KRISTIN MYERS: Professor, it's Kristin here. So I kind of want to continue on that thread. As you were mentioning, those payroll-tax cuts or that payroll-tax holiday only helping you if you actually have a job currently. [INAUDIBLE] previously we've seen in the past with the White House anytime we get [INAUDIBLE]-- tax cuts, I should say, they tend to skew towards the wealthy and businesses. Do you at all think that there's a fear here that perhaps if we start focusing more on tax cuts for future stimulus packages that the people that need it the most-- the most vulnerable, those low-wage workers or even now people that are completely out of jobs-- are really going to be, in a large part, left out of those stimulus measures?

MICHAEL FINKE: I think that's definitely a fear. I mean, those types of tax cuts are most effective if they provide incentives for those who control the businesses to actually help unemployed workers rejoin the workforce. So you've got to be very careful and targeted about those types of tax cuts.

Something like a capital-gains tax cut or elimination of the capital gains, that would be a pretty extreme measure. Of course, it would be very regressive. It would benefit those who have the most wealth, but it also might create an incentive for people to sell off a bunch of stocks that they've been holding onto, stocks that have appreciated and they have a lot of capital gains. That could actually have a negative impact on the stock market if it were implemented, especially if it was a short-term measure.

ZACK GUZMAN: And we also know that President Trump does actively look at the performance of the stock market as one of his report card-- his own grading mechanisms there.

But when we do look at it, you talk about the stock market, and it is interesting just because the CARES Act did introduce certain exceptions to the rules when we think about tapping retirement accounts for Americans across the country. Typically, you'd have to pay a penalty on that 10% penalty when you withdraw, but the CARES Act waived that penalty and allowed you more time to actually repay back into the 401(k) what you took out.

So when you look at that, obviously a lot of Americans are thinking about retirement right now. Perhaps some of them are preparing for it within the next few years.

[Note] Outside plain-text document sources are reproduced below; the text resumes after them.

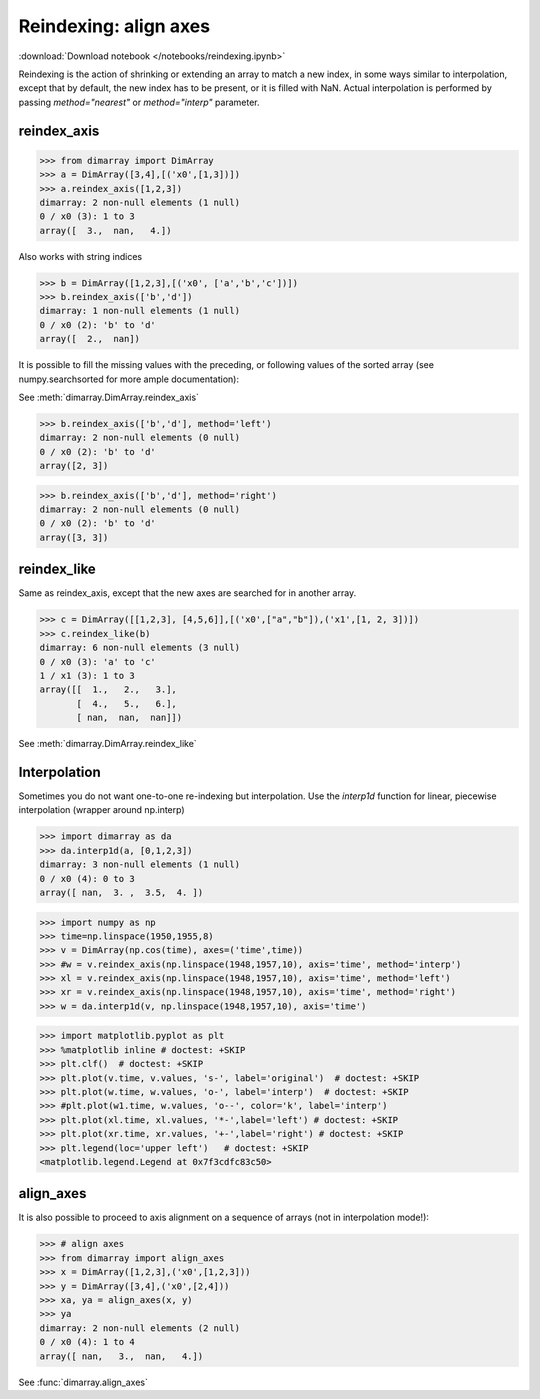 .. This file was generated automatically from the ipython notebook:
.. notebooks/reindexing.ipynb
.. To modify this file, edit the source notebook and execute "make rst"

.. _page_reindexing:


.. _Reindexing__align_axes:

Reindexing: align axes
----------------------
:download:`Download notebook </notebooks/reindexing.ipynb>` 


Reindexing is the action of shrinking or extending an array to match a new index, in some ways similar to interpolation, except that by default, the new index has to be present, or it is filled with NaN. Actual interpolation is performed by passing `method="nearest"` or `method="interp"` parameter.

.. _reindex_axis:

reindex_axis
^^^^^^^^^^^^

>>> from dimarray import DimArray
>>> a = DimArray([3,4],[('x0',[1,3])])
>>> a.reindex_axis([1,2,3])
dimarray: 2 non-null elements (1 null)
0 / x0 (3): 1 to 3
array([  3.,  nan,   4.])

Also works with string indices

>>> b = DimArray([1,2,3],[('x0', ['a','b','c'])])
>>> b.reindex_axis(['b','d'])
dimarray: 1 non-null elements (1 null)
0 / x0 (2): 'b' to 'd'
array([  2.,  nan])

It is possible to fill the missing values with the preceding, or following values of the sorted array (see numpy.searchsorted for more ample documentation):

See :meth:`dimarray.DimArray.reindex_axis`

>>> b.reindex_axis(['b','d'], method='left')
dimarray: 2 non-null elements (0 null)
0 / x0 (2): 'b' to 'd'
array([2, 3])

>>> b.reindex_axis(['b','d'], method='right')
dimarray: 2 non-null elements (0 null)
0 / x0 (2): 'b' to 'd'
array([3, 3])

.. _reindex_like:

reindex_like
^^^^^^^^^^^^

Same as reindex_axis, except that the new axes are searched for in another array.

>>> c = DimArray([[1,2,3], [4,5,6]],[('x0',["a","b"]),('x1',[1, 2, 3])])
>>> c.reindex_like(b)
dimarray: 6 non-null elements (3 null)
0 / x0 (3): 'a' to 'c'
1 / x1 (3): 1 to 3
array([[  1.,   2.,   3.],
       [  4.,   5.,   6.],
       [ nan,  nan,  nan]])

See :meth:`dimarray.DimArray.reindex_like`

.. _Interpolation:

Interpolation
^^^^^^^^^^^^^

Sometimes you do not want one-to-one re-indexing but interpolation. Use the `interp1d` function for linear, piecewise interpolation (wrapper around np.interp)

>>> import dimarray as da
>>> da.interp1d(a, [0,1,2,3])
dimarray: 3 non-null elements (1 null)
0 / x0 (4): 0 to 3
array([ nan,  3. ,  3.5,  4. ])

>>> import numpy as np
>>> time=np.linspace(1950,1955,8)
>>> v = DimArray(np.cos(time), axes=('time',time))
>>> #w = v.reindex_axis(np.linspace(1948,1957,10), axis='time', method='interp')
>>> xl = v.reindex_axis(np.linspace(1948,1957,10), axis='time', method='left')
>>> xr = v.reindex_axis(np.linspace(1948,1957,10), axis='time', method='right')
>>> w = da.interp1d(v, np.linspace(1948,1957,10), axis='time')


>>> import matplotlib.pyplot as plt
>>> %matplotlib inline # doctest: +SKIP 
>>> plt.clf()  # doctest: +SKIP
>>> plt.plot(v.time, v.values, 's-', label='original')  # doctest: +SKIP
>>> plt.plot(w.time, w.values, 'o-', label='interp')  # doctest: +SKIP
>>> #plt.plot(w1.time, w.values, 'o--', color='k', label='interp')
>>> plt.plot(xl.time, xl.values, '*-',label='left') # doctest: +SKIP
>>> plt.plot(xr.time, xr.values, '+-',label='right') # doctest: +SKIP
>>> plt.legend(loc='upper left')   # doctest: +SKIP
<matplotlib.legend.Legend at 0x7f3cdfc83c50>

.. image:: reindexing_files/figure_18-1.png



.. _align_axes:

align_axes
^^^^^^^^^^

It is also possible to proceed to axis alignment on a sequence of arrays (not in interpolation mode!):

>>> # align axes
>>> from dimarray import align_axes
>>> x = DimArray([1,2,3],('x0',[1,2,3]))
>>> y = DimArray([3,4],('x0',[2,4]))
>>> xa, ya = align_axes(x, y)
>>> ya
dimarray: 2 non-null elements (2 null)
0 / x0 (4): 1 to 4
array([ nan,   3.,  nan,   4.])

See :func:`dimarray.align_axes`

I know that you have done some research on that front to maybe look into maybe potentially why Americans might not need as much as they thought for retirement, and what's your take on how that plays out here?

MICHAEL FINKE: Yeah, one of the things we've done is we've looked at how people actually spend money in retirement. Do they really need to replace their income? And the reality is that for a lot of sort of upper-middle-class or higher-earning Americans, they may not need to replace as much of their preretirement income as they think. If they're making over $100,000 a year, then they probably only need to replace about 50% or 60% of their income to maintain the same lifestyle that they have. And what we see is that people actually end up spending less over time in retirement.

So that's good news, that you may not have as much of a need to spend money in retirement. And it's one of the reasons why, when we actually follow retirees, we see that they're not really spending down their money. In fact, a lot of them, especially those in the higher-income, higher-wealth categories, end up getting wealthier in retirement.

But I think for a lot of Americans, especially those who lost their job as a result of this pandemic and had expected to work maybe another three or four years, this is a critical time because they're going to have to make a decision about whether to dip into those defined-contribution savings.

ZACK GUZMAN: And perhaps, I mean, in that research, maybe a little bit less reason to be worried about retirement there if you're optimistic about, you know, maybe not spending as much as you might have otherwise thought you would have. But interesting findings there. Professor Michael Finke, I want to appreciate-- I want to thank you for taking the time to share that with us this morning. Appreciate you taking the time out of your day, sir.

MICHAEL FINKE: My pleasure. Thank you, Zack.